NHS hospitals risk repeating mistakes during end of life care if they ask staff to rely on formal processes rather than focusing on patient outcomes, HSJ has been told.

  • Interviews with NHS staff show focus on process rather than outcomes
  • Younger staff may have used Liverpool Care Pathway as “crutch” due to inadequate training
  • Trusts urged to improve education and consider patient needs

Katherine Sleeman, an expert in palliative care medicine at King’s College London, has published new research into why the controversial Liverpool Care Pathway failed and how NHS trusts might avoid similar pitfalls.

She said NHS trusts needed to improve education and training for clinical staff and move away from a focus on process measures, which she said were unlikely to be implemented well if staff lacked fundamental knowledge and skills.

In May the Parliamentary Health Service Ombudsman released a report which said too many patients were dying in the NHS without dignity, and the Care Quality Commission is currently reviewing end of life care services across the NHS, which is expected to be published this year.

Trusts have also been tasked with formulating their own replacements for the pathway after it was abolished following a review by Baroness Neuberger in 2013 prompted by a high profile campaign against the pathway by families and the Daily Mail.

Dr Sleeman’s research includes interviews with 25 NHS staff, including 13 nurses as well as doctors and allied health professionals in 2009, prior to the uproar over the pathway. The interviews were carried out as part of work to improve end of life care at King’s College Hospital Foundation Trust but have never been published before.

What NHS staff said about the LCP

  • “Whatever care pathway there is, I’m always worried about people switching off their brains. Tick boxing. Putting down on paper what they have to fill in the paperwork” - senior ICU doctor
  • “Documentation doesn’t do the care for you… and there’s still an awful lot of thought and…work that you know needs to go into giving that care … so it’s not a tick box exercise” - senior nurse
  • “I think it’s dangerous at the moment at times because that clinical decision making doesn’t happen, it isn’t documented and in some instances the pathway, and that’s not the intention of the pathway and the people who developed the pathway, but the presence of the pathway, the options of the pathway actually seems to absolve people from that” - senior physician
  • “The biggest challenge I find as a nurse is not really knowing where you stand sometimes with treatment… that’s why I think the pathway is a good thing because it gives people guidance and gives us nurses something to follow” - senior nurse
  • “It provides clear guidelines for junior staff to follow and it is very clear and easy to follow and I think it provides a nice framework” - junior doctor

Dr Sleeman told HSJ: “What this paper really highlights is that if people don’t know the fundamentals of how we care for the dying, whatever tool you give them it is unlikely to be used very well because no piece of paper can replace good clinical judgement.”

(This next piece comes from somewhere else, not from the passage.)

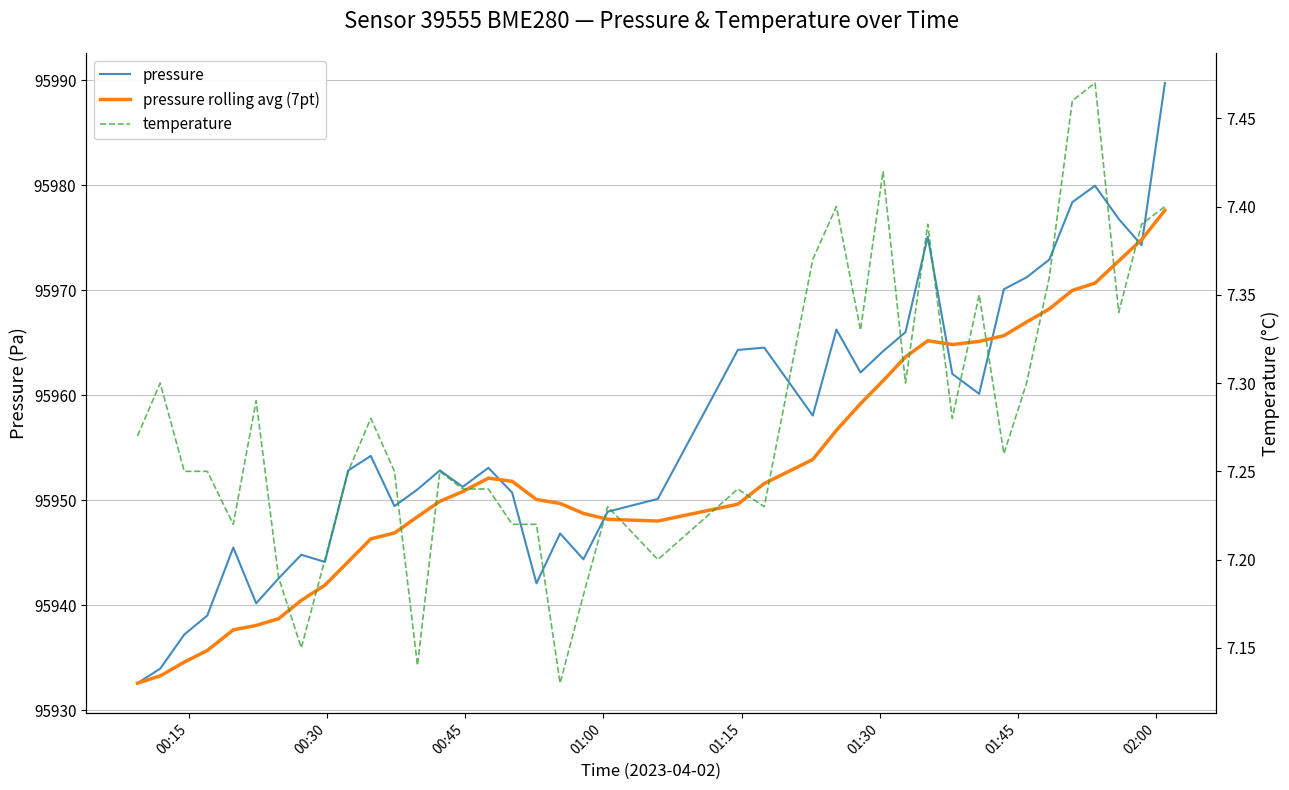

Reading right to left, list all the values displayed in this chart.

pressure: 95989.7	95974.3	95976.8	95979.9	95978.4	95972.9	95971.2	95970.1	95960.1	95962.0	95975.1	95966.0	95964.2	95962.2	95966.2	95958.1	95964.5	95964.3	95950.1	95948.9	95944.4	95946.8	95942.1	95950.7	95953.1	95951.3	95952.8	95951.0	95949.4	95954.2	95952.8	95944.1	95944.8	95942.6	95940.2	95945.5	95939.0	95937.2	95934.0	95932.6
pressure rolling avg (7pt): 95977.6	95974.8	95972.8	95970.7	95970.0	95968.2	95967.0	95965.7	95965.1	95964.8	95965.2	95963.6	95961.4	95959.2	95956.7	95953.9	95951.6	95949.6	95948.0	95948.2	95948.7	95949.7	95950.1	95951.8	95952.1	95950.8	95949.9	95948.4	95946.9	95946.3	95944.2	95941.9	95940.5	95938.7	95938.1	95937.7	95935.7	95934.6	95933.3	95932.6
temperature: 7.4	7.4	7.3	7.5	7.5	7.4	7.3	7.3	7.3	7.3	7.4	7.3	7.4	7.3	7.4	7.4	7.2	7.2	7.2	7.2	7.2	7.1	7.2	7.2	7.2	7.2	7.2	7.1	7.2	7.3	7.2	7.2	7.2	7.2	7.3	7.2	7.2	7.2	7.3	7.3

“People really liked the LCP because it helped with processes, it made things clear and consistent. But those things benefit the healthcare professional and what was interesting is that no one said they thought it benefitted patient deaths, suggesting the healthcare professionals who were using it were focused too much on processes and not enough on patient outcomes.

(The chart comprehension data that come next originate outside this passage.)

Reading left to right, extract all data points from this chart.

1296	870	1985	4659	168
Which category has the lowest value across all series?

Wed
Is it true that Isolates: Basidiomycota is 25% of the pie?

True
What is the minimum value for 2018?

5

“This was particularly strong in more junior professionals suggesting that inadequate education and training meant they grasped onto this as a kind of crutch rather than using it as the guide it was intended to be.”

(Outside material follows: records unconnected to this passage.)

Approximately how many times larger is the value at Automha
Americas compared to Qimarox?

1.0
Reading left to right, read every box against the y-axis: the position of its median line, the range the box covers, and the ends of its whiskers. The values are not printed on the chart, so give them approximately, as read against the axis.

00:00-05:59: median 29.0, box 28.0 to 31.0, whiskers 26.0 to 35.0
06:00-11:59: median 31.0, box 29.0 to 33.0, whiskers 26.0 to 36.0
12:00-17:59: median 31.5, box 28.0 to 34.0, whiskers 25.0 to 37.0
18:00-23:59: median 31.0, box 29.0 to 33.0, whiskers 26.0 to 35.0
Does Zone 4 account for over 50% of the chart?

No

She added: “Healthcare professionals talked about receiving piecemeal education and training in palliative care. If people don’t have that comprehensive basis of education and training they’re unlikely to use any care pathway well, they are much more likely to rely on it as a protocol rather than a guide, and more likely to use it poorly.”

Dr Sleeman said the two key messages for NHS trusts were to improve formal education and training, and to seek a “reorientation away from processes to outcomes so that staff move away from thinking they’ve done the right thing because they’ve prescribed morphine towards thinking they’ve done the right because their patient had pain and now that pain is better”.

“We need training in what is a good death, what does it mean for patients and what questions might we ask of patients,” she said.